Identify each line of the records that contains the word "теплоснабжения", and copy those lines.

--- EXERCISE INPUTS Enclosed Below ---

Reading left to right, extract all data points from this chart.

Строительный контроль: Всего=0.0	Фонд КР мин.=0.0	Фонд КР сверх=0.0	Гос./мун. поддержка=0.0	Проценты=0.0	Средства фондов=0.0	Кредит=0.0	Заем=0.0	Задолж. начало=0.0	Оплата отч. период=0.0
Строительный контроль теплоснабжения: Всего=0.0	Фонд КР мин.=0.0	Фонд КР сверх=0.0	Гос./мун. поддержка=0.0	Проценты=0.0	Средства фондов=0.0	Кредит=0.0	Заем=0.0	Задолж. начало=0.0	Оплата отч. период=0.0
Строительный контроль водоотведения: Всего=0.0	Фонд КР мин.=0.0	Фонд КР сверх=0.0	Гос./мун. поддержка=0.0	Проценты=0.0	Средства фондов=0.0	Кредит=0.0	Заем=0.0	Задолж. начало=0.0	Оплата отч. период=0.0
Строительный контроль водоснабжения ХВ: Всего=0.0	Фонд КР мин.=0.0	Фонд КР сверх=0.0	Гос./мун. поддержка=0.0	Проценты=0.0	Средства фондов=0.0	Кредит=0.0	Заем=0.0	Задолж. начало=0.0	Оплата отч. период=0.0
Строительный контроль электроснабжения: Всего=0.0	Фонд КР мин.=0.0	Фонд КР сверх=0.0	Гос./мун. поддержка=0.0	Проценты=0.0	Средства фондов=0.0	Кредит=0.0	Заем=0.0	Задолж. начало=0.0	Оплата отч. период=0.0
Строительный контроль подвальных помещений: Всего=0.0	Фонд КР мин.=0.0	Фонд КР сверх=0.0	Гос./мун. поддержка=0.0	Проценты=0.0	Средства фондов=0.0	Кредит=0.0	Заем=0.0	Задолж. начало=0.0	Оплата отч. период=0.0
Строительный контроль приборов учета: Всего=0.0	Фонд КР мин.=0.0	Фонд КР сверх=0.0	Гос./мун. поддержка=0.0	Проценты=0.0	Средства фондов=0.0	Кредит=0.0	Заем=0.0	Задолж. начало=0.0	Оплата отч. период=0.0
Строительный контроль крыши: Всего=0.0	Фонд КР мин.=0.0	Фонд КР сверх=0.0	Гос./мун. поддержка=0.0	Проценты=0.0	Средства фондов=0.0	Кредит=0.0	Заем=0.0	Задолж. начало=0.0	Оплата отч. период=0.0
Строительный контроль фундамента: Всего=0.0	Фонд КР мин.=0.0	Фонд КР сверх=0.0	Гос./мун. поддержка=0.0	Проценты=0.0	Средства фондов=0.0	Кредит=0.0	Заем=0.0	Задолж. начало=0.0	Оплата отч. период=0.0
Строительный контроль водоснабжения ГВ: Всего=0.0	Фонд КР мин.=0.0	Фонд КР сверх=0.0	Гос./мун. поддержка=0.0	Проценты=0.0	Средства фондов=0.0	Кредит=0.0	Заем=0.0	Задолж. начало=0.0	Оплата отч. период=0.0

--- End of Enclosed EXERCISE INPUTS ---

ANSWER BOX:
Строительный контроль теплоснабжения: Всего=0.0	Фонд КР мин.=0.0	Фонд КР сверх=0.0	Гос./мун. поддержка=0.0	Проценты=0.0	Средства фондов=0.0	Кредит=0.0	Заем=0.0	Задолж. начало=0.0	Оплата отч. период=0.0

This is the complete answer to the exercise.